El Tri’s goals for 2013 were outlined in a press conference at the start of the year. Reaching the Confederations Cup semifinal was the first, along with qualifying for the World Cup and winning the Gold Cup.
With six months of the year almost gone, the first of those targets has passed El Tri by, while World Cup qualification is anything but secure.
Perhaps the most frustrating thing about the team's Confederations Cup failure is that Jose Manuel “Chepo” de la Torre’s side not only lost against Italy and Brazil, but didn’t really put up a fight. Redemption of a kind came in the 2-1 victory against a good Japan side, even if the fact neither team could qualify for the semis did take the edge off.
What follows are the positives and negatives from Mexico in the Confederations Cup as a whole and where the campaign leaves De la Torre.
While the net bottom line has to be negative over the three games, there were reasons to have some hope for the upcoming qualifying games.
After another slow start, Mexico finally slotted into gear in the final game against Japan and showed glimpses of the fluid offense that De la Torre’s side is capable of. The attitude and urgency increased in the last game and the improved link-up play in the final third brought Mexico’s star player Javier “Chicharito” Hernandez into the reckoning in the final third. He rarely fails to disappoint when provided with chances.
On an individual level, Jesus Corona was a positive in goal for the first two matches, but the goalkeeping debate remains wide open with Guillermo Ochoa looking accomplished when he got an opportunity against Japan. Either way, the tournament was confirmation that Mexico is loaded in the goalkeeping position.
In defense, Diego Reyes was excellent in the final game, pushing his claim to become the starter in place of Francisco “Maza” Rodriguez. Jorge Torres Nilo also took his opportunity when he retook the left back position from Carlos Salcido for the final two matches.
At right back, Hiram Mier was given his chance and while he struggled in the first half of the Brazil game against Neymar, the Monterrey player looked good going forward and – considering his proven character – has shunted himself to the front of the line.

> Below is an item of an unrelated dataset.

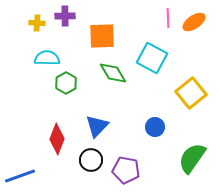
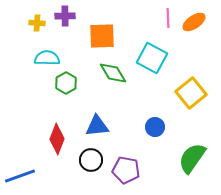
blue triangle: rotated 40 degrees clockwise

Mexico’s player of the tournament, however, was Giovani Dos Santos. The former Tottenham Hotspur player looked dangerous in each of the three games and will have done no harm to his chances of signing for a big club.
Formation wise, playing Dos Santos on the right with two attacking players down the center – as Chepo did against Japan - seems to be the answer to the problem of the right wing position, which both Javier Aquino and Pablo Barrera have failed to lock down, despite being handed opportunities.
With one year to go before the main event, the differences in Chepo’s Confederations Cup lineups for each game showed just exactly how many positions are still up for grabs. The way Mexico's coach keeps switching and changing in certain areas reflects the doubts that still reigns.
Left back, right back, center midfield, right wing and the second striker are all positions that need to be resolved. The most worrying thing is that it is because players haven’t stepped up, rather than the sheer amount of talent pushing for places.
It has become increasingly clear that De la Torre prefers playing with two defensive midfielders. Against Brazil, Italy and Japan, the tactic invited the opposition to pile on pressure early in the games and contributed, at least in part, to Mexico’s lack of creativity going forward.
The role of the experienced players was also put into focus, with Gerardo Torrado, Carlos Salcido and Francisco “Maza” Rodriguez all having poor tournaments.
The trio was charged with providing know-how, calmness and leadership, but at times they looked more like liabilities, stopping some of the younger players from gaining valuable experience.
How to make better use of the experienced players moving forward is something the Mexico coaching staff still needs to address.
In the final analysis, the Confederations Cup did not relieve the Mexico coach from the pressure he is under in CONCACAF World Cup qualifying.
The Mexico manager was criticized in the Mexican press all tournament, for his conservative approach to substitutions, tactics, and refusal to throw in younger players like Reyes and Raul Jimenez for the big games.
His outlook on the game is unlikely to change, but the negative performances and results need to. The qualifiers in the Estadio Azteca against Honduras on Sept. 5 and in the United States on Sept. 9 will be make or break time for De la Torre’s spell in charge.